Problems with current support for partitionable slots

There are several operational problems with the current partitionable slot implementation. These stem from a few root causes.

The first root cause is that the negotiator doesn't know about partitioning, and hands out the whole resource, or tries to, to the schedd. This means that in cases where there are many resources per machine, and each submitter, for whatever reason, is only allowed to currently use less than a whole machine's worth of resources, the negotiator will fail to match the resource to the job, because it can only allocate the full slot to the submitter. A related problem is that it is impossible to specify a policy where the admin can "fill up" one machine with jobs before moving on to the next machine. Again, this is because the negotiator believes it is matching one job to a resource which eventually may split into multiples. Because the negotiator implements concurrency limits, these don't work correctly in the paritionable slot case either. Another result of this is that startd rank doesn't work correctly -- the rank and the match only apply to the partitionable slot, not to the dynamic slot which is created by the start at claim time. A minor consequence is that the partitionable slot stays unclaimed, which is confusing in condor_status output.

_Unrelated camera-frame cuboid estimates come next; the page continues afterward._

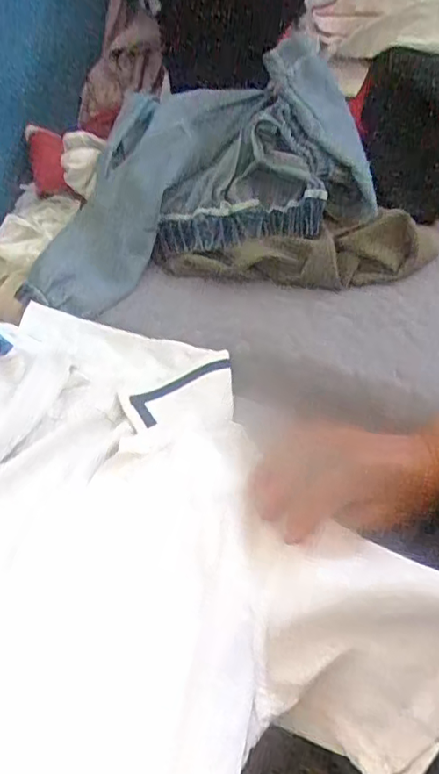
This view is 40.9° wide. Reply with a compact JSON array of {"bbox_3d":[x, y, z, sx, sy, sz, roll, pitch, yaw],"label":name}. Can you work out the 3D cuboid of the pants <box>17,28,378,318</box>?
[{"bbox_3d":[-0.033,-0.248,0.651,0.383,0.134,0.255,-9,47,-12],"label":"pants"}]

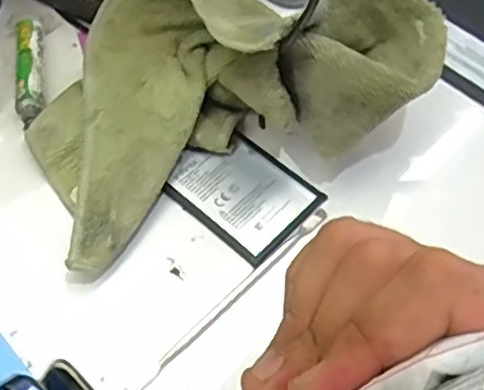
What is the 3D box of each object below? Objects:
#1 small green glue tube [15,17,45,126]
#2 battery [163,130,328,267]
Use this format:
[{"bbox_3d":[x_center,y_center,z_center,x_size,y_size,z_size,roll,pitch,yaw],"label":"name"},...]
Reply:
[{"bbox_3d":[-0.144,-0.083,0.464,0.017,0.019,0.085,-7,57,-7],"label":"small green glue tube"},{"bbox_3d":[0.000,-0.003,0.426,0.084,0.007,0.066,38,63,21],"label":"battery"}]

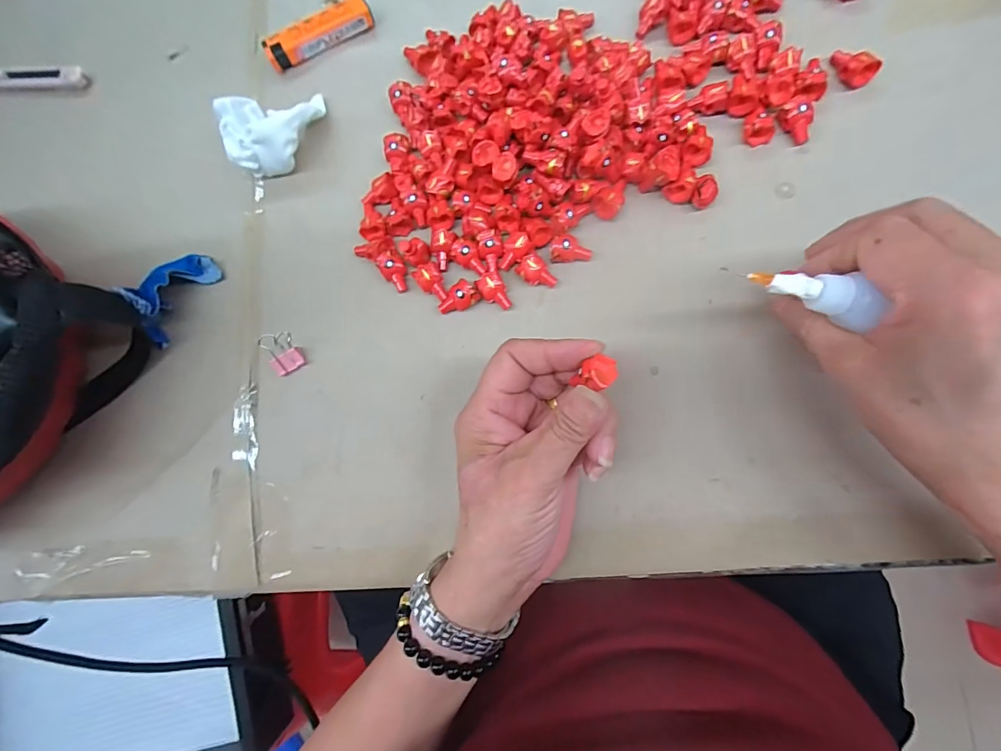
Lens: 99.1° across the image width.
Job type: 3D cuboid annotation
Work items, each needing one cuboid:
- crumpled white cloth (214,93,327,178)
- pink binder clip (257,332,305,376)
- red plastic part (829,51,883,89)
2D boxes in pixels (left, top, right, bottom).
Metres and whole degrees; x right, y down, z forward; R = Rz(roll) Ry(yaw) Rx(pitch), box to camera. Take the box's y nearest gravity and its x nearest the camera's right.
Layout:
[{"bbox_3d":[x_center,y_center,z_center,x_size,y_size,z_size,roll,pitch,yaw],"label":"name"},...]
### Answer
[{"bbox_3d":[-0.153,-0.164,0.290,0.068,0.037,0.046,-18,83,5],"label":"crumpled white cloth"},{"bbox_3d":[-0.142,-0.013,0.272,0.021,0.018,0.024,-43,81,1],"label":"pink binder clip"},{"bbox_3d":[0.210,-0.184,0.254,0.027,0.013,0.015,40,90,9],"label":"red plastic part"}]

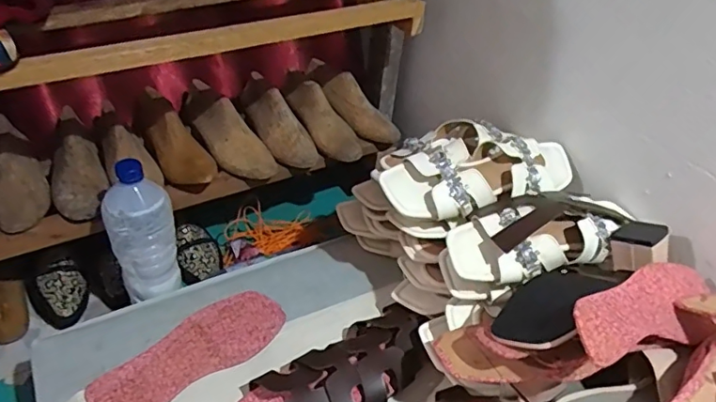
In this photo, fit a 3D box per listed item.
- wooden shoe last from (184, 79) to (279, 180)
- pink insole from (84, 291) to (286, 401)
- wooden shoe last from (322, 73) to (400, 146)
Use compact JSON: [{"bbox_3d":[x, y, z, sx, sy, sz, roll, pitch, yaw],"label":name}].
[{"bbox_3d":[-0.220,-0.114,0.870,0.072,0.081,0.233,-28,64,-34],"label":"wooden shoe last"},{"bbox_3d":[-0.203,0.184,0.646,0.098,0.010,0.240,35,45,31],"label":"pink insole"},{"bbox_3d":[0.005,-0.168,0.958,0.058,0.051,0.170,-28,66,-34],"label":"wooden shoe last"}]

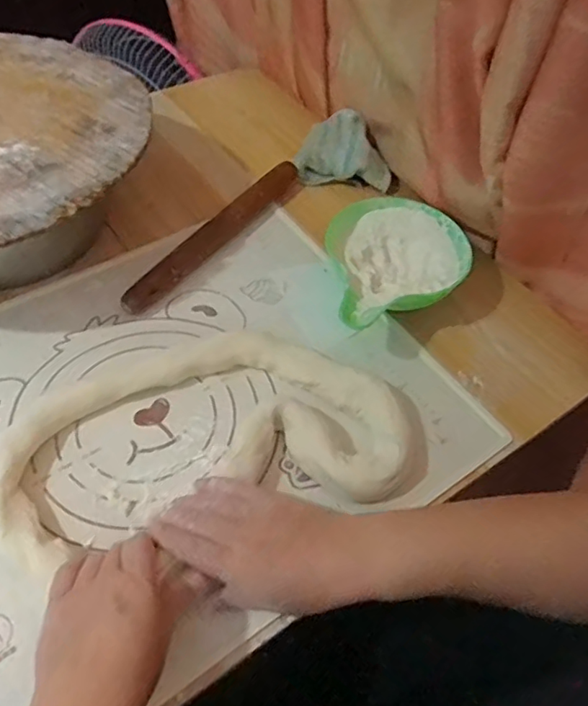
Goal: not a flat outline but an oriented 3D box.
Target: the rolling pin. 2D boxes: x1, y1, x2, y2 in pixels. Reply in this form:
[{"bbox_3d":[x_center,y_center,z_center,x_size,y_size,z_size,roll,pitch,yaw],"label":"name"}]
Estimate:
[{"bbox_3d":[-0.082,-0.140,0.643,0.026,0.034,0.289,31,57,18],"label":"rolling pin"}]

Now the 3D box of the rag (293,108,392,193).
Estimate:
[{"bbox_3d":[0.066,-0.263,0.733,0.123,0.057,0.088,8,53,2],"label":"rag"}]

Another root cause of several problems is that there is no naming or identification of partitionable slots. While static slots aren't explicitly named, many sites use the slotd as a de-facto name. For example, one static slot might be special in some way, and be bound to jobs that need licenses or whole machine slots, or GPUs or other specialness. Because the slot id of dynamic slots is dynamic, there is no fixed binding even of the slot id to a name, and thus there is no way to consistently identify dynamnic or partitionable slots. A related problem is that the CPU affinity knobs are bound to slot ids, which don't really exist as one might expect in the partitionable slot world, so there is no way to express the common idiom of "use Linux CPU affinity to give each slot one core". Yet another problem related to this is custom slot attributes. With static slots, there is the ability to set SLOTxx_SomeConfigKnob, to just change the config knob for that slot. This is not possible in the partitionable slot world. Perhaps the most common example of this is the Start expression itself -- this is global per startd, instead of per slot, or per slot type.

Proposed fixes

To improve upon this situation, in this work we will make the partitionable slots named and claimable. Each partitionable slot will have it's own id, and it will be possible to assign configuration values and classad attributes to the partitionable slot, which are copied into that slot's dynamic slot at claim time. Specifcally, it should be possible for each slot type to have it's own START expression, independent of the other slot types. The workflow will also be changed to that the negotiator and schedd will collaborate to claim the partitionable slot, and only perform fast leftover claimed from the claimed partitionable slot. This will show up in the condor_status output, so that the partitionable slot will, less confusingly, end up in the Claimed/busy state.